Carl Rogers was an American psychologist known for his influential psychotherapy method known as client-centered therapy. Rogers was one of the founding figures of humanistic psychology and widely regarded as one of the most eminent thinkers in psychology. In one survey of professional psychologists, Rogers was ranked as the sixth most eminent psychologist of the 20th-century.


Carl Rogers was a psychologist and educator who along with Abraham Maslow founded the Humanistic Approach’ to psychology. .As a teenager, living on a farm nurtured an interest in agriculture which later led to an interest in science, but he also developed a special compassion and understanding for people. He was a very good listener, but it took him some time to find his own path. He changed his major three times before settling on clinical psychology. He rejected the dominant approaches to Psychotherapy and Psychology of the time based on his experience with troubled children, and started developing his own approach. He worked as psychotherapist while teaching, which gave him unique opportunities to explore his ideas. His Person-Centered approach would end up turning the fields of Psychotherapy and Psychology upside down. The approach transferred equally well to education, industry, and conflict resolution. Believing the therapist and client to be equals, his approach changed forever the therapist-client relationship. He believed strongly that, with help, people are capable of understanding their own problems and figuring out how to solve them for themselves. He was relentless in researching, testing, and understanding his approach and the human mind.


Roger’s life in a nutshell

1902 (January 8th) : Born in Oak Park, Chicago to Walter Rogers and his wife, Julia Cushing.
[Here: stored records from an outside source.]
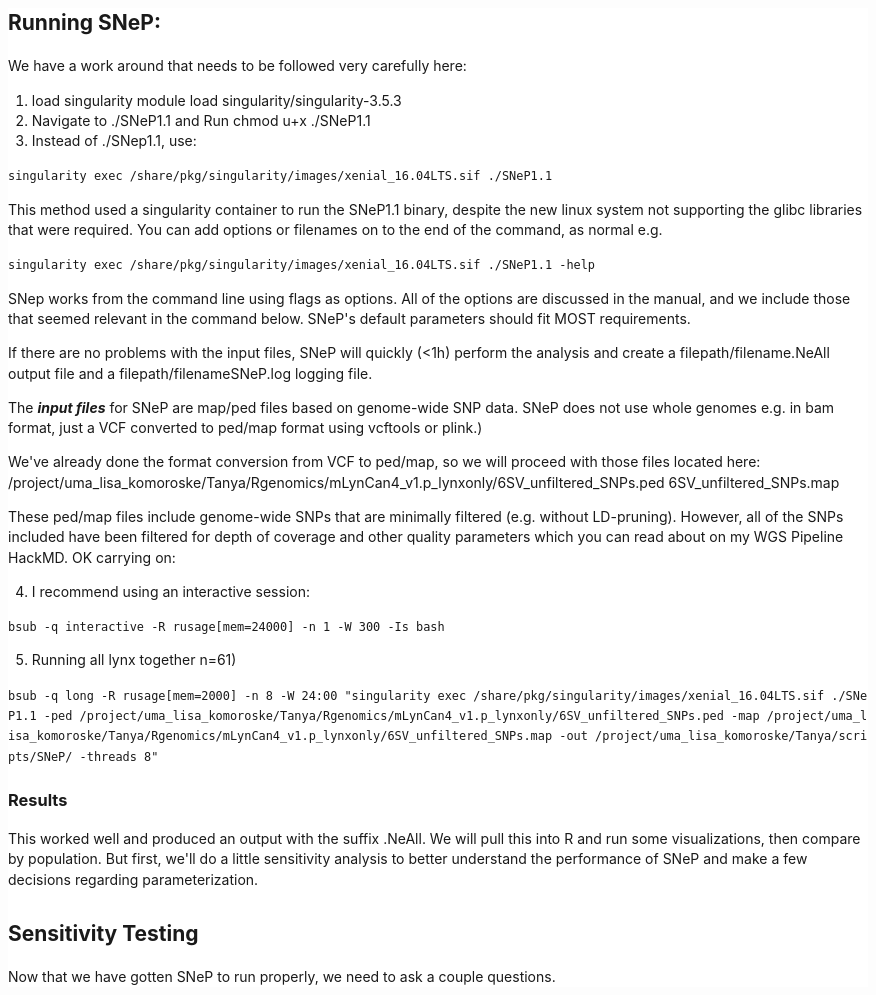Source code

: Running SNeP: 
---
We have a work around that needs to be followed very carefully here: 
1. load singularity
module load singularity/singularity-3.5.3
2. Navigate to ./SNeP1.1 and Run
chmod u+x ./SNeP1.1
3. Instead of ./SNep1.1, use:
```
singularity exec /share/pkg/singularity/images/xenial_16.04LTS.sif ./SNeP1.1
```
This method used a singularity container to run the SNeP1.1 binary, despite the new linux system not supporting the glibc libraries that were required. You can add options or filenames on to the end of the command, as normal e.g. 
```
singularity exec /share/pkg/singularity/images/xenial_16.04LTS.sif ./SNeP1.1 -help
```
SNep works from the command line using flags as options. All of the options are discussed in the manual, and we include those that seemed relevant in the command below. SNeP's default parameters should fit MOST requirements. 

If there are no problems with the input files, SNeP will quickly (<1h) perform the analysis and create a filepath/filename.NeAll output file and a filepath/filenameSNeP.log logging file.

The ***input files*** for SNeP are map/ped files based on genome-wide SNP data. SNeP does not use whole genomes e.g. in bam format, just a VCF converted to ped/map format using vcftools or plink.) 

We've already done the format conversion from VCF to ped/map, so we will proceed with those files located here: 
/project/uma_lisa_komoroske/Tanya/Rgenomics/mLynCan4_v1.p_lynxonly/6SV_unfiltered_SNPs.ped 6SV_unfiltered_SNPs.map

These ped/map files include genome-wide SNPs that are minimally filtered (e.g. without LD-pruning). However, all of the SNPs included have been filtered for depth of coverage and other quality parameters which you can read about on my WGS Pipeline HackMD. OK carrying on:

4. I recommend using an interactive session: 
```
bsub -q interactive -R rusage[mem=24000] -n 1 -W 300 -Is bash
```
5. Running all lynx together n=61)
```
bsub -q long -R rusage[mem=2000] -n 8 -W 24:00 "singularity exec /share/pkg/singularity/images/xenial_16.04LTS.sif ./SNeP1.1 -ped /project/uma_lisa_komoroske/Tanya/Rgenomics/mLynCan4_v1.p_lynxonly/6SV_unfiltered_SNPs.ped -map /project/uma_lisa_komoroske/Tanya/Rgenomics/mLynCan4_v1.p_lynxonly/6SV_unfiltered_SNPs.map -out /project/uma_lisa_komoroske/Tanya/scripts/SNeP/ -threads 8" 
```
### Results
This worked well and produced an output with the suffix .NeAll. We will pull this into R and run some visualizations, then compare by population. But first, we'll do a little sensitivity analysis to better understand the performance of SNeP and make a few decisions regarding parameterization.

## Sensitivity Testing
Now that we have gotten SNeP to run properly, we need to ask a couple questions.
Carl was the fourth of six children.

1919 (September) : Attended University of Wisconsin where he studied agriculture

1921 (September) : Changed course and began studying History at the University of Wisconsin.

1924  : Attended the Union Theological Seminary, New York, with a view to becoming a church minister.

1924 (August 28th) : Married Helen Elliot.

1926  : Decided against Religion as a career and went to study Psychology at Teachers College, University of Columbia.

1928 : He became a child psychologist at the Rochester Society for the Prevention of Cruelty to Children. During his work in the Child Study Department, his theories about personality began to develop.

1931 (March 20th) : Gained PhD in Psychotherapy from Columbia University.

1939 :  based on his work with disadvantaged and often distressed children at the Rochester Society for the Prevention of Cruelty to Children, he published his first book, ‘The Clinical Treatment of the Problem Child’.

1940 (December 11th) : Made a speech to the University of Minnesota’s Psychological Honors Society and client-centered therapy is explained for the first time.

1942 : he released ‘Counseling and Psychotherapy’ where he described his ‘non-directive approach’ including full transcripts of his therapy sessions with his client, Herbert Bryan.

1951 (onwards) : Roger’s theories were centred around the Nineteen Propositions, client centred counselling and the use of Unconditional Positive Regard (UPR).

1961  : Published ‘On Becoming a Person’, a collection of writings and lectures from the past 10 years. In this book, he described how he developed his person-centered approach to therapy.

1968  : Formed the Center for Studies of the Person (CSP).

1987 (February 4th) : Died in La Jolla, California.